Civil society organizations, migrant shelters, and family members of disappeared migrants from Central America and Mexico have long called for the establishment of such a mechanism due to the lack of progress in the investigation and prosecution of crimes against migrants in transit through Mexico, including extortion, enforced disappearance, homicide, and kidnapping.

Family members of migrants killed in the egregious San Fernando, Tamaulipas and the Cadereyta, Nuevo Leon massacres in 2010 and 2011, for example, have faced obstacles in multiple aspects of the investigations, including the identification of the remains of their loved ones, repatriation of bodies, and in obtaining details about how the migrants were killed and about the role or acquiescence of federal and municipal police in these crimes. Their search to gain answers on the whereabouts of their migrant relatives had involved seeking answers from their own government officials in Central America and traveling to Mexico on numerous occasions only to be forced to document cases of disappeared migrants with their own resources and to continue the search for their relatives on their own.

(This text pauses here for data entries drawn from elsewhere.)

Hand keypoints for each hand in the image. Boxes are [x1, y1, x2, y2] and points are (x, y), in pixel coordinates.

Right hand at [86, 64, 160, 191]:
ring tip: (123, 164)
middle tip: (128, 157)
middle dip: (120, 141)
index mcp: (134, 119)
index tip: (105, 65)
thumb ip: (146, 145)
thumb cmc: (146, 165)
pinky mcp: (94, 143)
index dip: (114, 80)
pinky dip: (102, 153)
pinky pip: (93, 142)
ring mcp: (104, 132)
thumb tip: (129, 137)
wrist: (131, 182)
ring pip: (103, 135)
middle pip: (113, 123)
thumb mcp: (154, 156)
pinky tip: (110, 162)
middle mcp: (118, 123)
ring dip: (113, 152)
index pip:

Housed under the Sub-Prosecutor’s Office for Human Rights within the PGR, this Specialized Unit will now allow the family members of migrants to bring cases of human rights violations to the assigned PGR attaches in the Mexican Embassy of their country of residence, including the United States, demand the search and investigation of the cases and hold the Mexican government accountable for the prosecution of those crimes and corresponding reparations for the violations.

The creation of the Specialized Unit responds to recommendations made to the Mexican government by the Inter-American Commission of Human Rights (IACHR) and various United Nations representatives, such as the U.N. Committee on Enforced Disappearances and the U.N. Special Rapporteur on Extrajudicial, Summary or Arbitrary Executions. It is an important achievement as it allows migrant family members to report human rights violations against migrants without having to travel to Mexico, recognizing the transnational nature of these crimes and considers coordination with foreign governments, state and municipal level Prosecutor’s Offices in Mexico. The agreement holds the Specialized Unit accountable to producing annual reports with details on the types and numbers of crimes investigated, arrests and sentences made, and reparations provided to migrant family members. It also provides for meetings between the Specialized Unit and groups of migrant family members and civil society organizations on the progress of its work.

“This is a good and long-awaited step towards access to justice for migrants and comes at a crucial moment of increased human rights violations against migrants in transit. LAWGEF urges the Mexican Attorney General’s Office to move forward as swiftly as possible in the implementation of the Specialized Unit and to match this announcement with appropriate resources and staff to begin addressing these cases,” states Daniella Burgi-Palomino, Senior Associate on Mexico, Migrant Rights, and Border Issues.